At this point in time there is a staggeringly vast amount of knowledge available to people through the internet. There is now so much knowledge available that this particular time period has earned the moniker ‚??the information age‚?? and is considered distinct and special due the widespread availability of this knowledge. For informal and underground fields of study or interest this is a great boon. For the first time in history these fields of study are given a set up where the few and far between collaborators can easily communicate, cooperate and disseminate their results to the interested amateur. In technical fields with a high barrier to understanding such as biology and neuroscience, the ease of passing on information through the internet is cutting out middleman news distributors and producing sources of intelligible information produced by people who are experts in their fields.
Traditionally much of the public has gotten its science information from newspapers, magazines and television news programs. These sources, run by journalist who study and focus on distributing information to the public are excellent at catching the public eye and producing results that the public finds interesting. However, journalists often lack significant scientific backgrounds or training, and therefore are not always qualified to interpret the science they are publicizing. The result has been that historically the public has often been fed simplifications of scientific matters, or occasionally misinformed entirely.
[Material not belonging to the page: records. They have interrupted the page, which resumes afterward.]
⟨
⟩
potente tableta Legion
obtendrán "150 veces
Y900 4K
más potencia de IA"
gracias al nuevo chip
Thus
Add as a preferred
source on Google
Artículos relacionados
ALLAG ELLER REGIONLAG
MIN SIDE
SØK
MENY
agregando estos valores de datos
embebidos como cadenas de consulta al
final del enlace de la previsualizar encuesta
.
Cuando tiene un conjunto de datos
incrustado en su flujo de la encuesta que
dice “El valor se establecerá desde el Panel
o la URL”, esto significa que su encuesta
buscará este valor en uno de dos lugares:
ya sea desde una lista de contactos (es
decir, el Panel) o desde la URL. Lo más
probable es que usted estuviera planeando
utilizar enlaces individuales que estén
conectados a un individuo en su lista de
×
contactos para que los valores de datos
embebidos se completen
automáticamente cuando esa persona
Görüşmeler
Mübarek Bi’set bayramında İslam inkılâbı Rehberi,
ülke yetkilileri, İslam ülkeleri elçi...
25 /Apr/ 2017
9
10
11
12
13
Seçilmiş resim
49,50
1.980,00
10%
Now that scientists have gained access to the internet for distributing information, the public has new and more expert venues for learning about whatever science interests them. Blogs written by scientists are available for most scientific topics, while social media sites often have sub sections dedicated to the discussion of news within various sciences. Surprisingly, despite the amateur nature of many of the content contributors, the content is often just as readable as what can be found in traditional sources such as newspapers and magazines. It is however more expert, increasing the quality of the information available to the public.
Another aspect that internet media brings to the table which has never previously been available is an element of interactivity between content creators and content consumers. The brilliance of social media lies in the fact that users can request clarification or increased depth directly from the producers of content. There are even sites which focus on increasing public knowledge by creating a forum between laymen and scientists on scientific topics. The website reddit.com has a subsection for this called askscience (www.reddit.com/r/askscience), which has over the past month discussed scientific questions varying from the whether IQ differences can be estimated through brain imaging to how big stars can get.
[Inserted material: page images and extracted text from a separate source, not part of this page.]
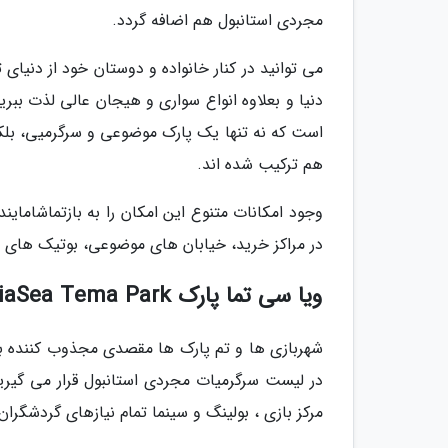
مجردی استانبول هم اضافه گردد.
می توانید در کنار خانواده و دوستان خود از دنیای
است که نه تنها یک پارک موضوعی و سرگرمیی، بلکه
هم ترکیب شده اند.
وجود امکانات متنوع این امکان را به بازتماشاما
در مراکز خرید، خیابان های موضوعی، بوتیک های عال
ویا سی تما پارک ViaSea Tema Park
شهربازی ها و تم پارک ها مقصدی مجذوب کننده برا
مرکز بازی ، بولینگ و سینما تمام نیازهای گردشگرا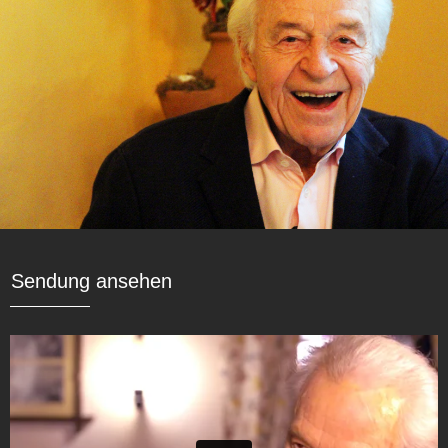
Sendung ansehen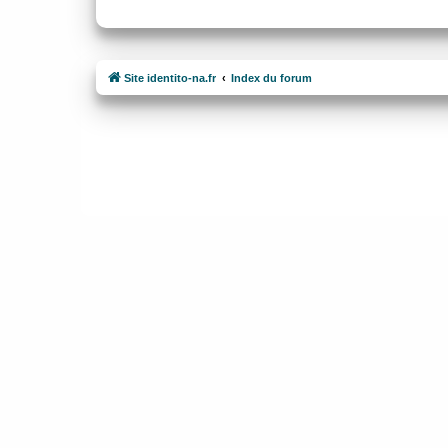
Site identito-na.fr
Index du forum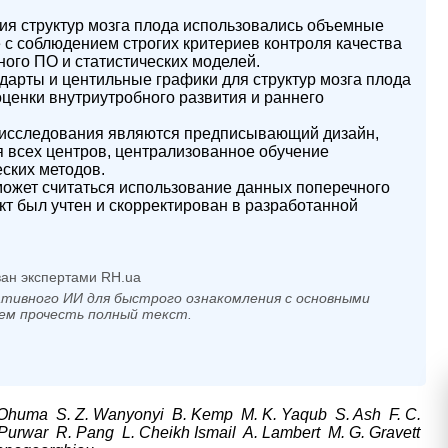
тия структур мозга плода использовались объемные
 с соблюдением строгих критериев контроля качества
ого ПО и статистических моделей.
рты и центильные графики для структур мозга плода
ценки внутриутробного развития и раннего
сследования являются предписывающий дизайн,
 всех центров, централизованное обучение
ских методов.
жет считаться использование данных поперечного
ект был учтен и скорректирован в разработанной
ан экспертами RH.ua
тивного ИИ для быстрого ознакомления с основными
ем прочесть полный текст.
 Ohuma S. Z. Wanyonyi B. Kemp M. K. Yaqub S. Ash F. C.
 Purwar R. Pang L. Cheikh Ismail A. Lambert M. G. Gravett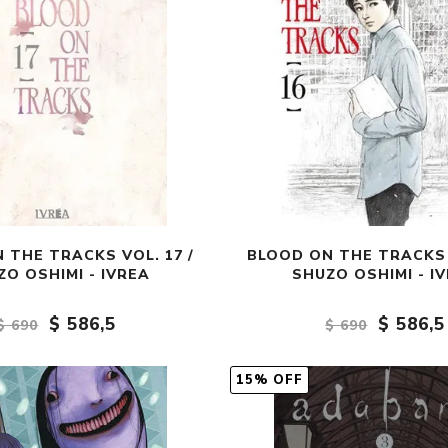
 THE TRACKS VOL. 17 /
BLOOD ON THE TRACKS V
ZO OSHIMI - IVREA
SHUZO OSHIMI - I
$ 586,5
$ 586,5
$ 690
$ 690
15% OFF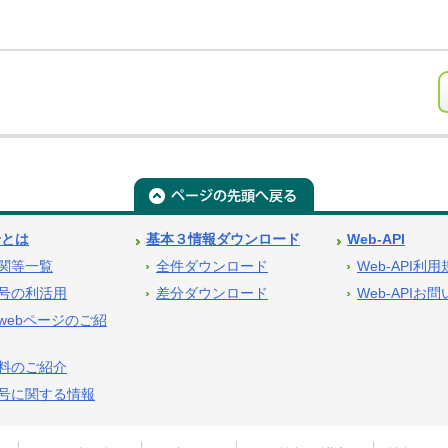
号とは
基本３情報ダウンロード
Web-API
関等一覧
全件ダウンロード
Web-API利
号の利活用
差分ダウンロード
Web-APIお
webページのご紹
料のご紹介
号に関する情報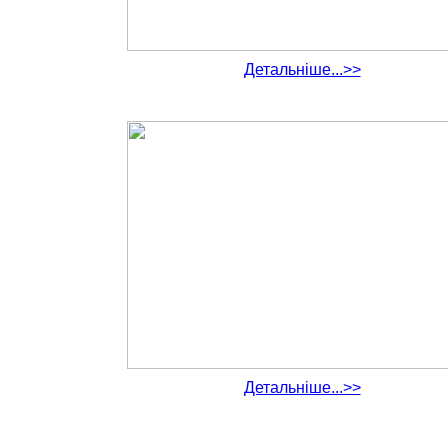
Детальніше...>>
Детальніше...>>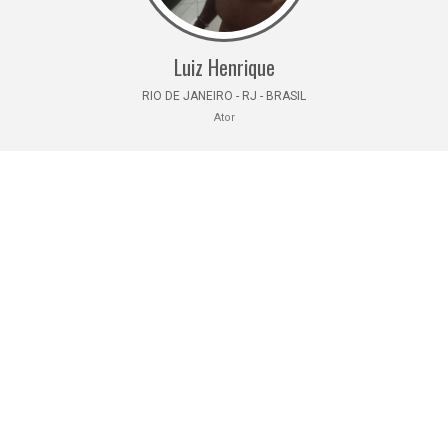
Luiz Henrique
RIO DE JANEIRO - RJ - BRASIL
Ator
Traditional media outlets will continue to be an important purveyor of scientific conclusions by summarizing large issues in science and reaching the general public at large. However any laymen interested in scientific knowledge, internet media is providing opportunities never before seen from the traditional side of science journalism. With its potential for in depth expert analysis and discussion between scientists and the curious, the internet has greatly improved the quality and availability of scientific knowledge.